Every entry must be set down exactly in the answer; no pictures should appear.

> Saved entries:
•••••
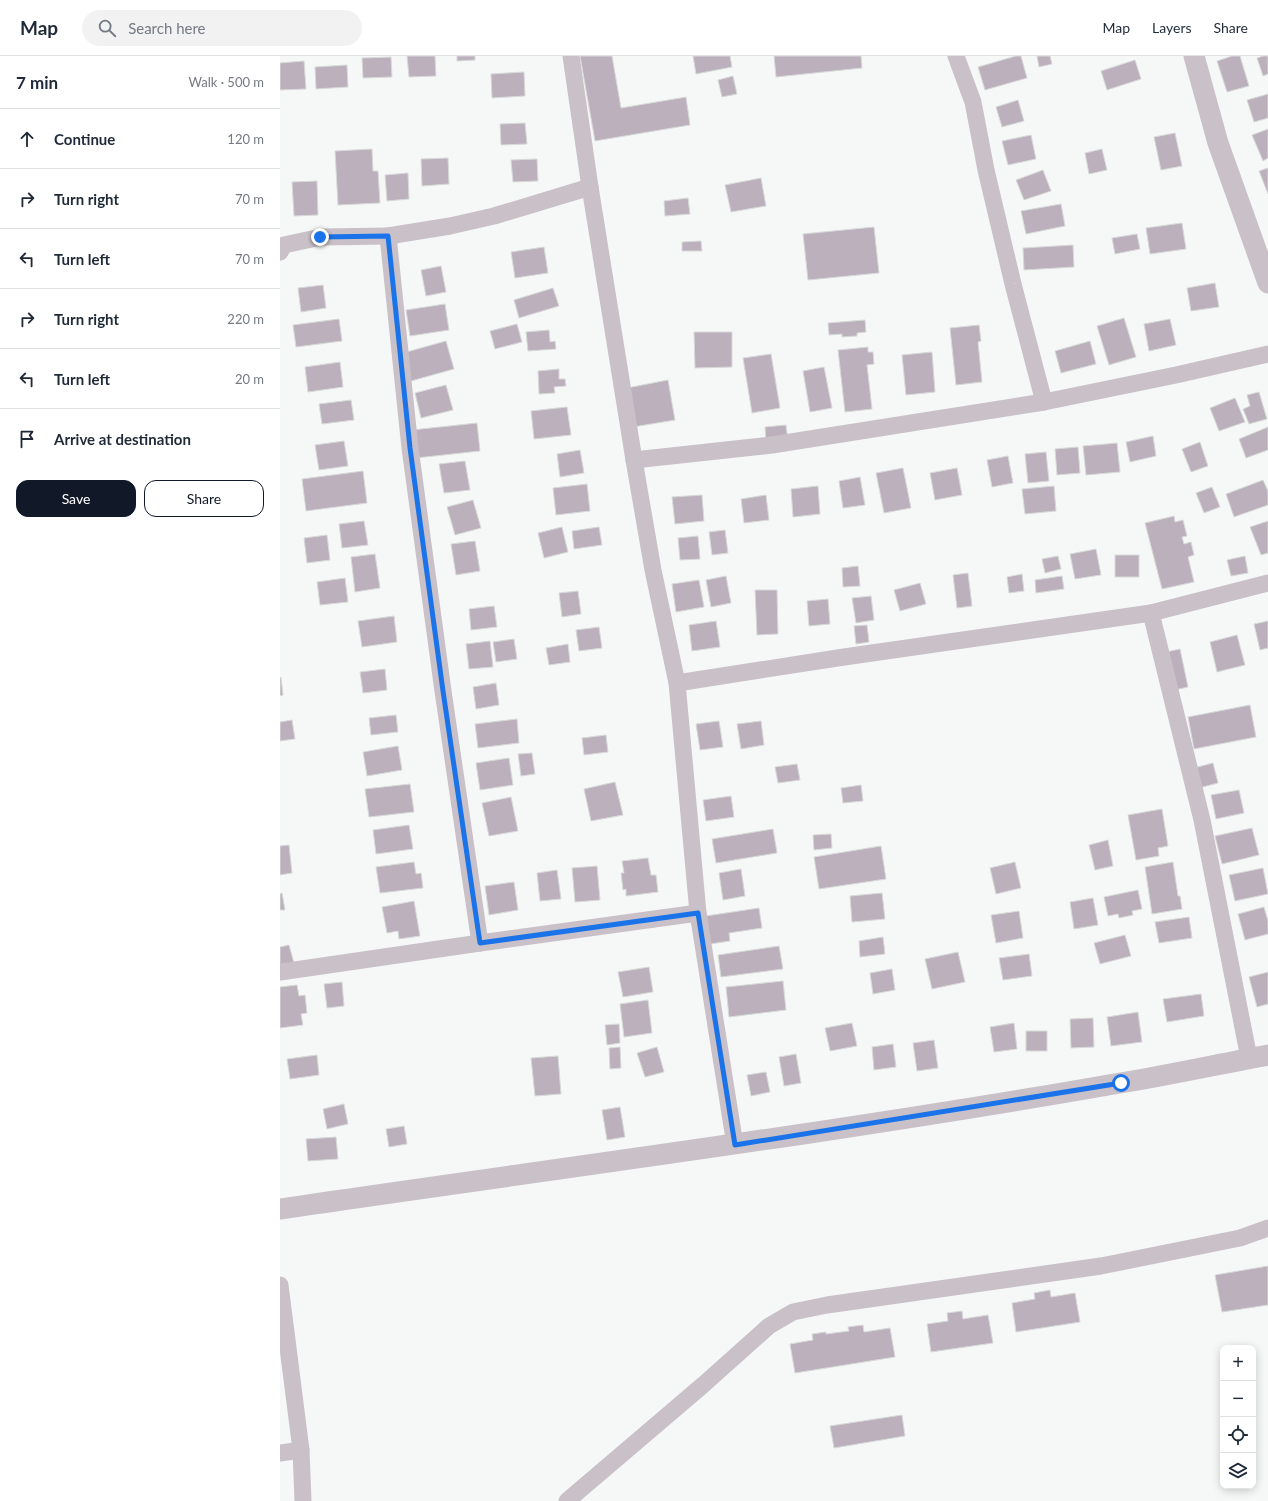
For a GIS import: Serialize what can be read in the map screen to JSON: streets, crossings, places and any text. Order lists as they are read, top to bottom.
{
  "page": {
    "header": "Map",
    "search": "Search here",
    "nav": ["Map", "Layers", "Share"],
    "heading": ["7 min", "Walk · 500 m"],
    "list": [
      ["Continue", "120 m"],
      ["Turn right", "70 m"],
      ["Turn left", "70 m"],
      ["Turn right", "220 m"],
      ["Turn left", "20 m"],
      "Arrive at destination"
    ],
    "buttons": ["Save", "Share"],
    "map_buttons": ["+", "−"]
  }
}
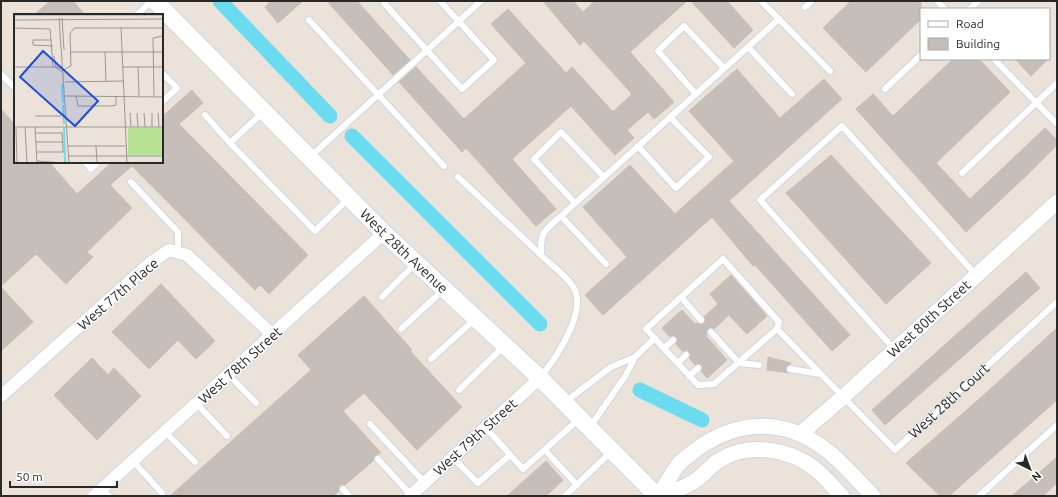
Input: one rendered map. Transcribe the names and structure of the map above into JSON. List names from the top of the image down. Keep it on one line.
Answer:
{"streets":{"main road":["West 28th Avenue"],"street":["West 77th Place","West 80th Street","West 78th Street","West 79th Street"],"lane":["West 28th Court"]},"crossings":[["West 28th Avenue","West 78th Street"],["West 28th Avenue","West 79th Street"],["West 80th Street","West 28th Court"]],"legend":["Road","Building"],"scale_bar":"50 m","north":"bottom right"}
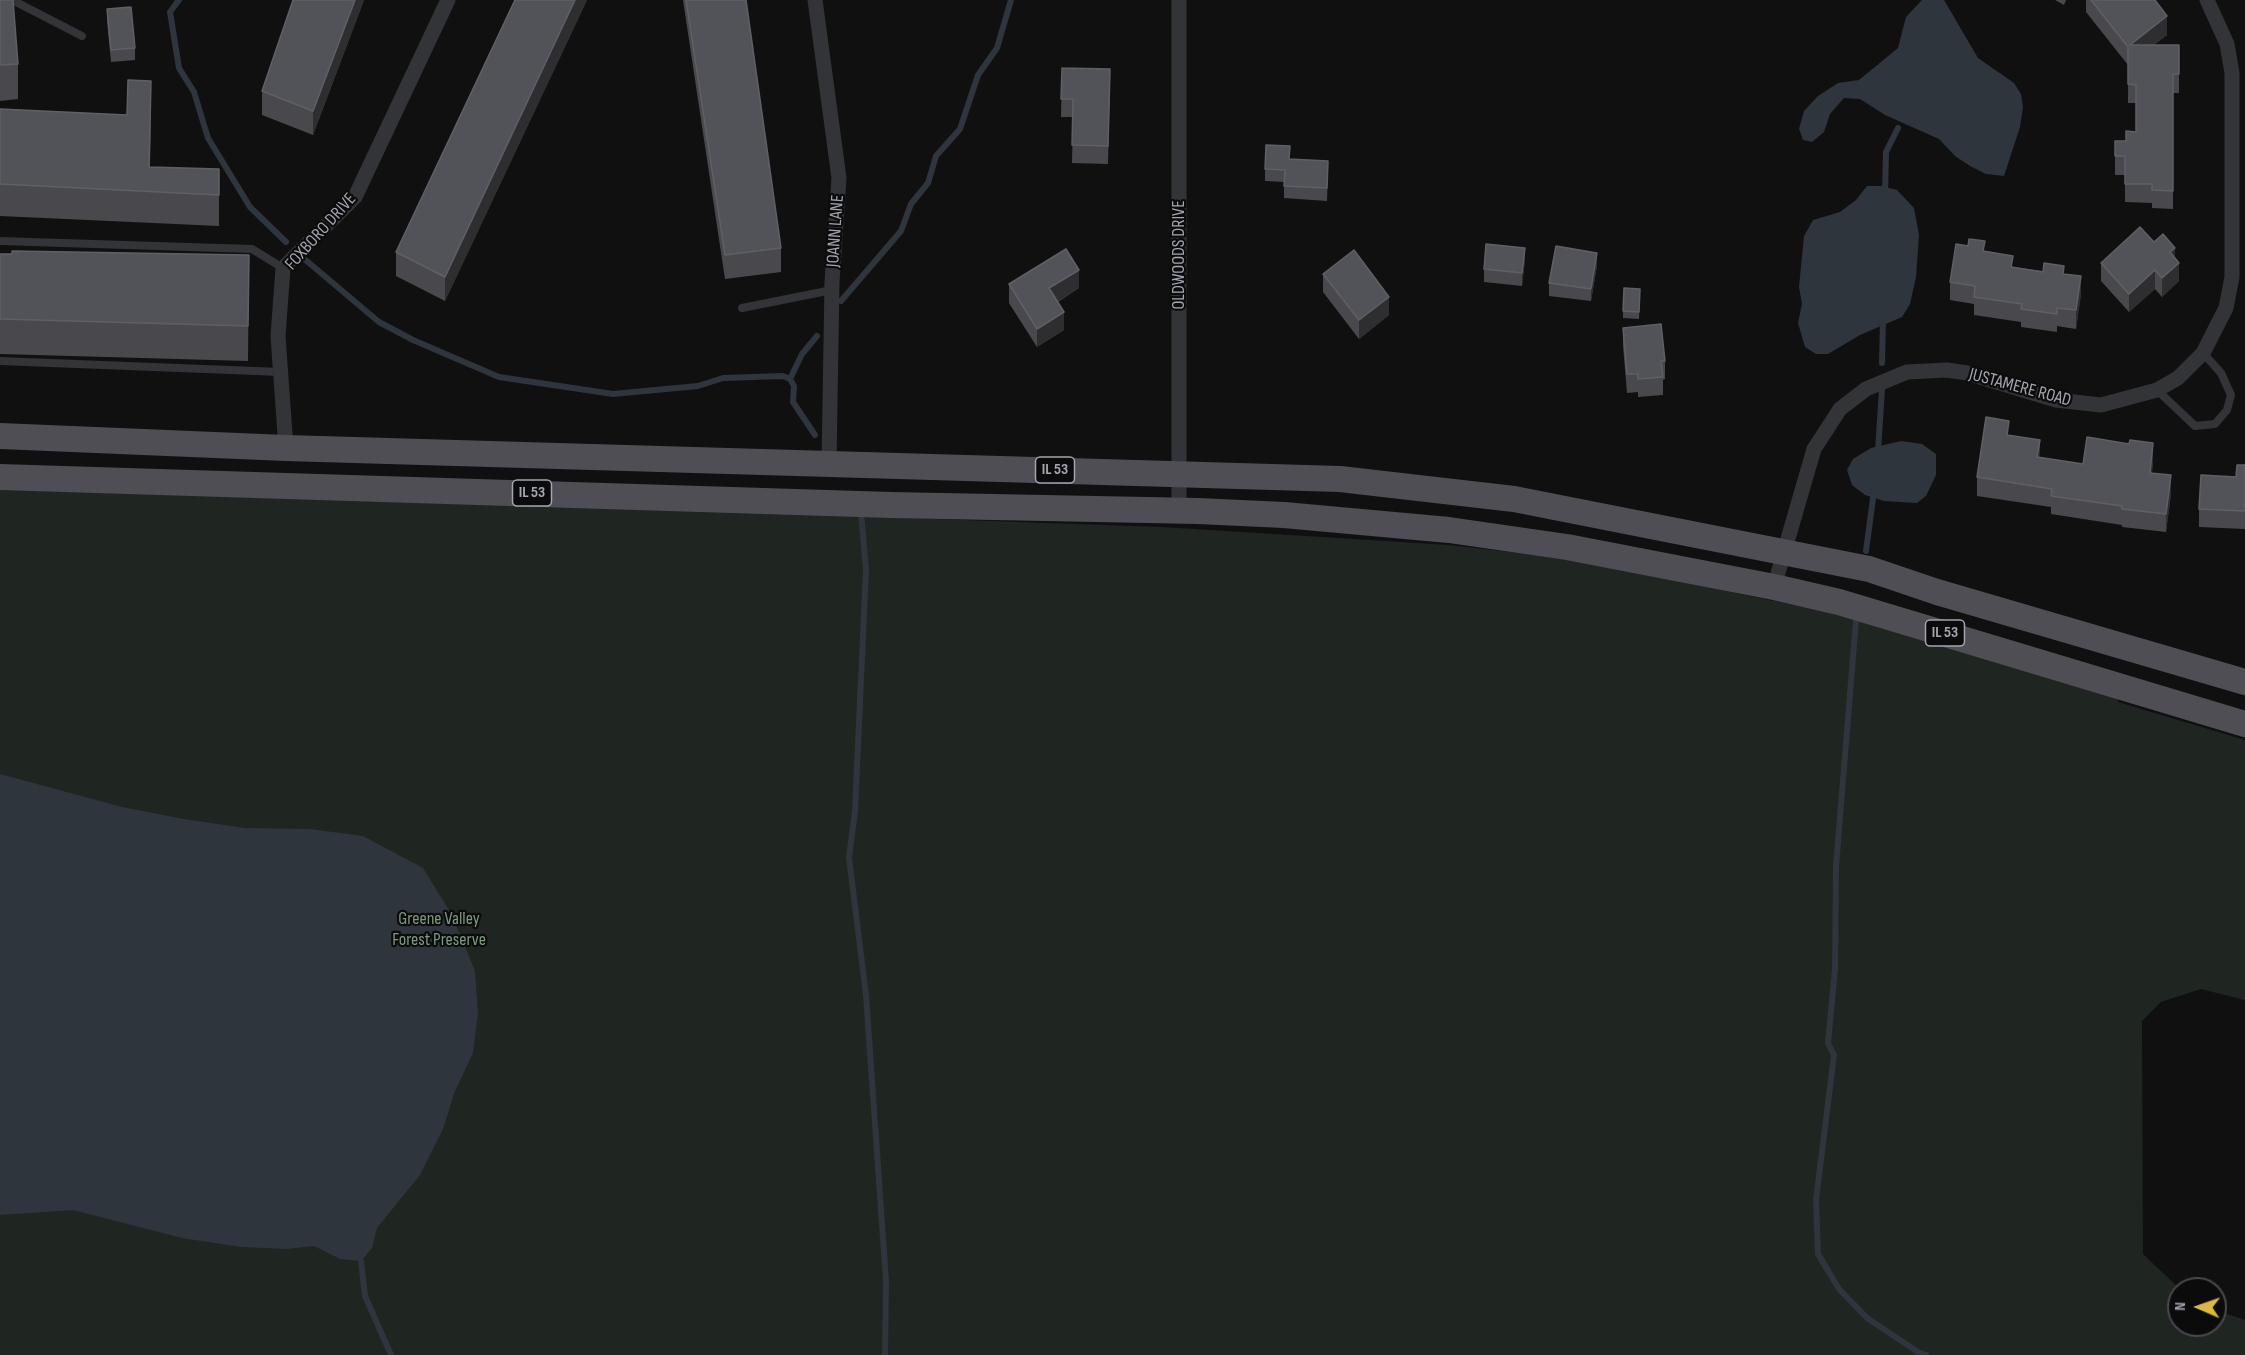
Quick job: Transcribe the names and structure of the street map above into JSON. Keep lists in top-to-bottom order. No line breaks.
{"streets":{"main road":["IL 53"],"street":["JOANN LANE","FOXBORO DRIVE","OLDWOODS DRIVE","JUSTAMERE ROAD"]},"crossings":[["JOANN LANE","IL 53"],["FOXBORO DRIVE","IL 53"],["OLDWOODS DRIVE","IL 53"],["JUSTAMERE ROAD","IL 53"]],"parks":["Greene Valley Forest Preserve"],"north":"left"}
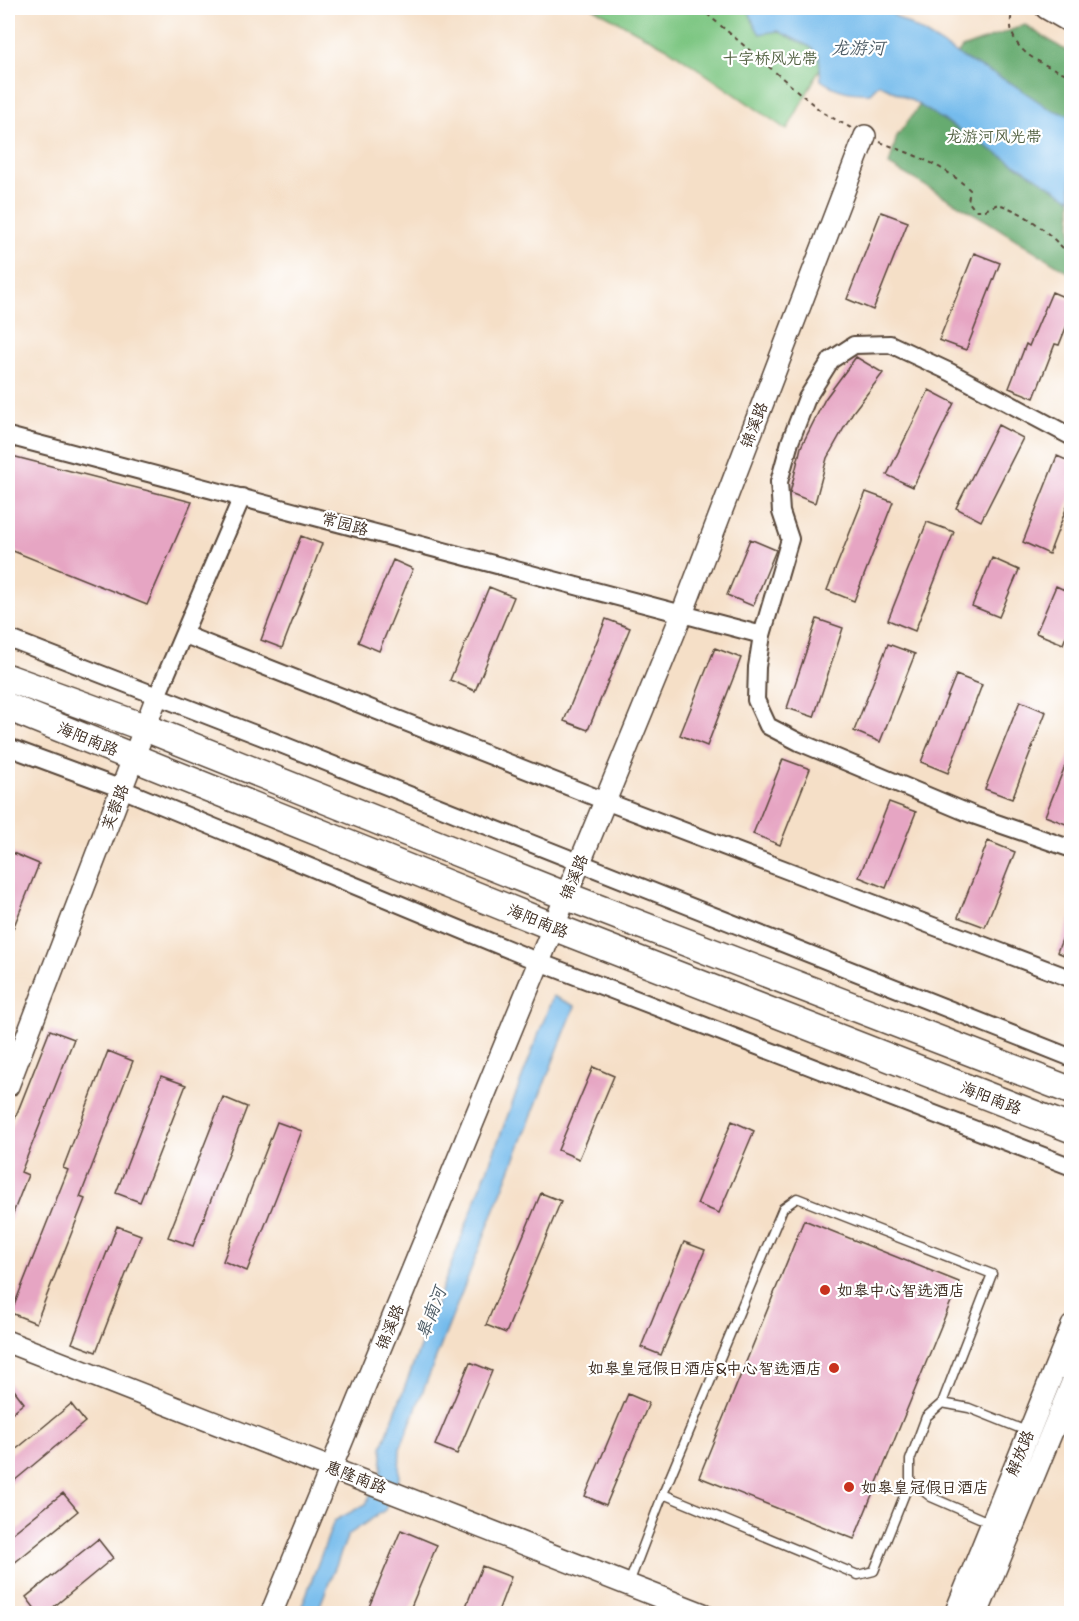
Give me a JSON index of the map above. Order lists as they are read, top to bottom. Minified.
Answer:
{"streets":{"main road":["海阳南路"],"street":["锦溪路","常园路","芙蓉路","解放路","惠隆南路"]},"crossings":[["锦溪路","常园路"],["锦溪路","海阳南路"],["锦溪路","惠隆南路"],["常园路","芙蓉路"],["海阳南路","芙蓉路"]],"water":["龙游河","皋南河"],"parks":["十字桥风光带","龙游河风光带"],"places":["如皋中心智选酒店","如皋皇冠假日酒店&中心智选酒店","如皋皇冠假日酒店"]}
•••••
> Output of the exercise:
For a GIS import: Serialize what can be read in the map screen to JSON: streets, crossings, places and any text. Order lists as they are read, top to bottom.
{
  "page": {
    "header": "Map",
    "search": "Search here",
    "nav": ["Map", "Layers", "Share"],
    "heading": ["7 min", "Walk · 500 m"],
    "list": [
      ["Continue", "120 m"],
      ["Turn right", "70 m"],
      ["Turn left", "70 m"],
      ["Turn right", "220 m"],
      ["Turn left", "20 m"],
      "Arrive at destination"
    ],
    "buttons": ["Save", "Share"],
    "map_buttons": ["+", "−"]
  }
}
Input: one rendered map. Transcribe the names and structure of the map above into JSON. List names from the top of the image down. Keep it on one line.
Answer:
{"streets":{"main road":["West 28th Avenue"],"street":["West 77th Place","West 80th Street","West 78th Street","West 79th Street"],"lane":["West 28th Court"]},"crossings":[["West 28th Avenue","West 78th Street"],["West 28th Avenue","West 79th Street"],["West 80th Street","West 28th Court"]],"legend":["Road","Building"],"scale_bar":"50 m","north":"bottom right"}
Quick job: Transcribe the names and structure of the street map above into JSON. Keep lists in top-to-bottom order. No line breaks.
{"streets":{"main road":["IL 53"],"street":["JOANN LANE","FOXBORO DRIVE","OLDWOODS DRIVE","JUSTAMERE ROAD"]},"crossings":[["JOANN LANE","IL 53"],["FOXBORO DRIVE","IL 53"],["OLDWOODS DRIVE","IL 53"],["JUSTAMERE ROAD","IL 53"]],"parks":["Greene Valley Forest Preserve"],"north":"left"}
Give me a JSON index of the map above. Order lists as they are read, top to bottom. Minified.
Answer:
{"streets":{"main road":["海阳南路"],"street":["锦溪路","常园路","芙蓉路","解放路","惠隆南路"]},"crossings":[["锦溪路","常园路"],["锦溪路","海阳南路"],["锦溪路","惠隆南路"],["常园路","芙蓉路"],["海阳南路","芙蓉路"]],"water":["龙游河","皋南河"],"parks":["十字桥风光带","龙游河风光带"],"places":["如皋中心智选酒店","如皋皇冠假日酒店&中心智选酒店","如皋皇冠假日酒店"]}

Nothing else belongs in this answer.